The depolarization of the membrane during an action potential results from movement of just a small number of Na⁺ ions into a neuron and does not significantly affect the intracellular Na⁺ concentration. A typical nerve cell has about 10 voltage-gated Na⁺ channels per square micrometer (µm²) of plasma membrane. Since each channel passes about 5000–10,000 ions during the millisecond it is open (see Figure 11-23), a maximum of 10⁵ ions per µm² of plasma membrane will move inward during each action potential.

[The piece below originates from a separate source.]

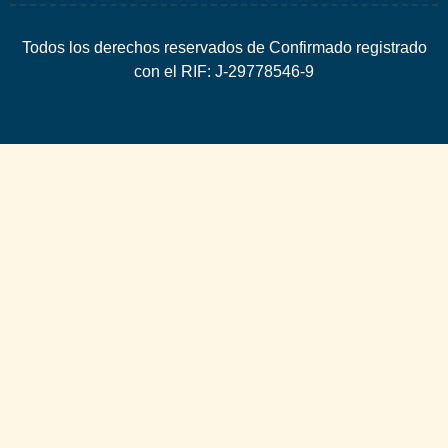
Todos los derechos reservados de Confirmado registrado
con el RIF: J-29778546-9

To assess the effect of this ion flux on the cytosolic Na⁺ concentration of 10 mM (0.01 mol/L) typical of a resting axon, we focus on a segment of axon 10 micrometers (µm) long and 1 µm in diameter. The volume of this segment is 78 µm³, or 7.8 x 10⁻¹³ liters, and it contains 4.7 x 10⁹ Na⁺ ions: (10⁻² mol/L) (7.8 x 10⁻¹³ L) (6 x 10²³ Na⁺/mol). The surface area of this segment of the axon is 31 µm², and during passage of one action potential, 10⁵ Na⁺ ions will enter per µm² of membrane. Thus this Na⁺ influx increases the number of Na⁺ ions in this segment by only one part in about 1500: (4.7 x 10⁹) / (3.1 x 10⁶). Likewise, the repolarization of the membrane due to the efflux of K⁺ ions through voltage-gated K⁺ channels does not significantly change the intracellular K⁺ concentration.